Independent Data and Formatting with Microformats
IdaAshley writes to tell us IBM DeveloperWorks is running an article about how to best utilize microformats to embed data within standard XHTML code. From the article: "Microformats are a pragmatic approach to solving the issue of structured data on the Web. Is it as architecturally pure as XML-encoded data separated from its formatting through a mechanism such as XSLT style sheets? No. But I think this approach is a realistic middle step that will help build a more intelligent Web that is easier to use and provides better search and data integration."
Get off your hobby-horse, Jorn. At some point, please realise that you are clueless about markup. Only then will you be able to learn a bit about what you are so high-and-mighty about.
Firstly, <meta> is an element type, not a header. It doesn't do your credibility much good when you don't even know what it is.
Secondly, <meta> is an astonishingly limited element type. It's scoped to the page not particular parts of it, and it has a plain-text content model because it uses attributes instead of child elements.

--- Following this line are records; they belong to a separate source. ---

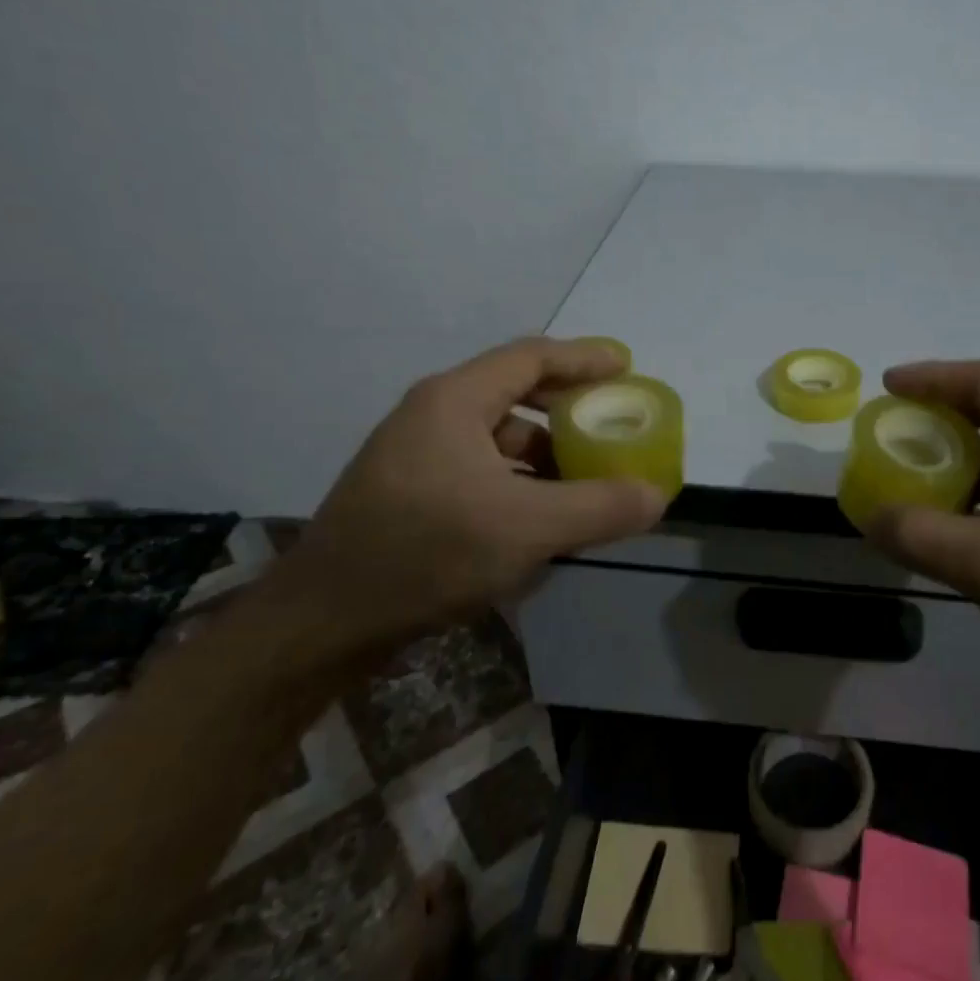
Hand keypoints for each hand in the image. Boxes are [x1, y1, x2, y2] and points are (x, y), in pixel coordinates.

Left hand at [265, 337, 666, 668]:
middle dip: (568, 408)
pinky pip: (479, 469)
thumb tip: (657, 496)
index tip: (627, 368)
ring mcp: (415, 454)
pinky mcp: (408, 492)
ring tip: (583, 477)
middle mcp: (431, 415)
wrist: (322, 623)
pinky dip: (517, 481)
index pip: (531, 357)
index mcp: (454, 401)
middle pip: (515, 392)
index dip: (584, 358)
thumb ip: (599, 508)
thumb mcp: (527, 530)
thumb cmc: (426, 555)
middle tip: (611, 422)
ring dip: (544, 451)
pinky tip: (538, 516)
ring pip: (495, 436)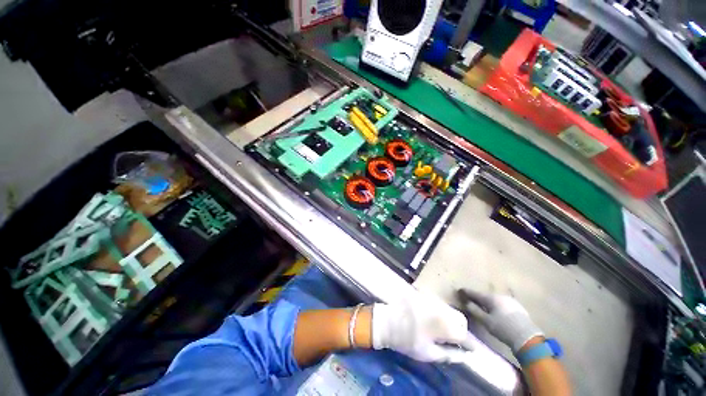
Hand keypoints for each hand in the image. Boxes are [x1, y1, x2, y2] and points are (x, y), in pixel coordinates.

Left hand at [371, 292, 475, 362]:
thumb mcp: (428, 353)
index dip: (469, 344)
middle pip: (461, 319)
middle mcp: (441, 308)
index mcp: (443, 325)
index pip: (465, 335)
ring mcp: (432, 299)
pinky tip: (433, 320)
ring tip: (442, 331)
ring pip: (450, 310)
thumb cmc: (406, 340)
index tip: (471, 351)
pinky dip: (442, 313)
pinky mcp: (424, 295)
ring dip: (451, 321)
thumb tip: (464, 355)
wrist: (387, 320)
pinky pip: (439, 304)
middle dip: (461, 330)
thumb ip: (449, 355)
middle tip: (455, 340)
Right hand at [458, 289, 542, 352]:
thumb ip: (475, 311)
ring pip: (495, 300)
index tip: (460, 290)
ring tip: (483, 306)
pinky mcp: (518, 307)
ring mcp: (511, 301)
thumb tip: (467, 303)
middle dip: (478, 298)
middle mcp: (500, 296)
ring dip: (488, 302)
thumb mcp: (486, 321)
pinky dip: (496, 305)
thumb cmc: (503, 328)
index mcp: (491, 298)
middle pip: (485, 296)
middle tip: (471, 299)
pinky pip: (502, 304)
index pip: (475, 293)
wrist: (527, 337)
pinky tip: (496, 310)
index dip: (467, 292)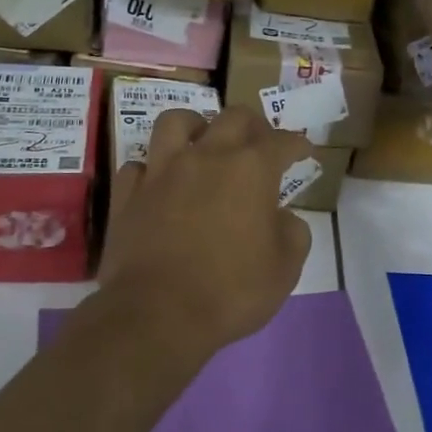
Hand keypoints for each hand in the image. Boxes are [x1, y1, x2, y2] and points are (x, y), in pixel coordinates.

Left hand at [98, 106, 313, 361]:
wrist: (158, 314)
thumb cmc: (231, 292)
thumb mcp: (285, 269)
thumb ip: (292, 232)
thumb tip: (280, 217)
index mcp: (251, 170)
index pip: (282, 142)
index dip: (297, 144)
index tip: (304, 151)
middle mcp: (207, 156)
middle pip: (233, 117)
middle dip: (253, 125)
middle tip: (259, 144)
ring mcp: (162, 171)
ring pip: (175, 122)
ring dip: (195, 126)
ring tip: (201, 142)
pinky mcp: (128, 193)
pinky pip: (139, 165)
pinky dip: (152, 170)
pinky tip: (160, 184)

Thirdly, I anticipate you saying that you could fix this by changing the <meta> element type. Sure you could. You could fix it by changing it to a set of element types that describe content more accurately and changing it so that it could appear in other parts of the document. And you know what you'd have then? The structured HTML that you despise so much. That's right, microformats embody the very thing you are criticising.
Finally, given that HTML hasn't changed recently to allow microformats, everything that is possible today with microformats was possible five years ago with microformats. It's a design strategy, not a new technology.
Again, please learn a bit about something before you turn your nose up at it. You might be smart in other respects, but when it comes to markup, you are dumb. Please accept this so you can change it.
So now why is this "vevent" class special, and who decided it would be "vevent" and not "scheduledevent" or "calendarevent" or "microsoftcalendarhassomethingforyoutodotoday"?
The idea is to leverage standards that are already out there, and in this case it would be the iCalendar standard.
Fantasy remains a human right; we make in our measure and in our derivative mode... -- JRR Tolkien
The article mentions the wiki, but doesn't link to it, except at the very bottom of the resources section.
None of it. META tags and microformats serve two entirely seperate purposes, and neither is in any way a replacement for the other.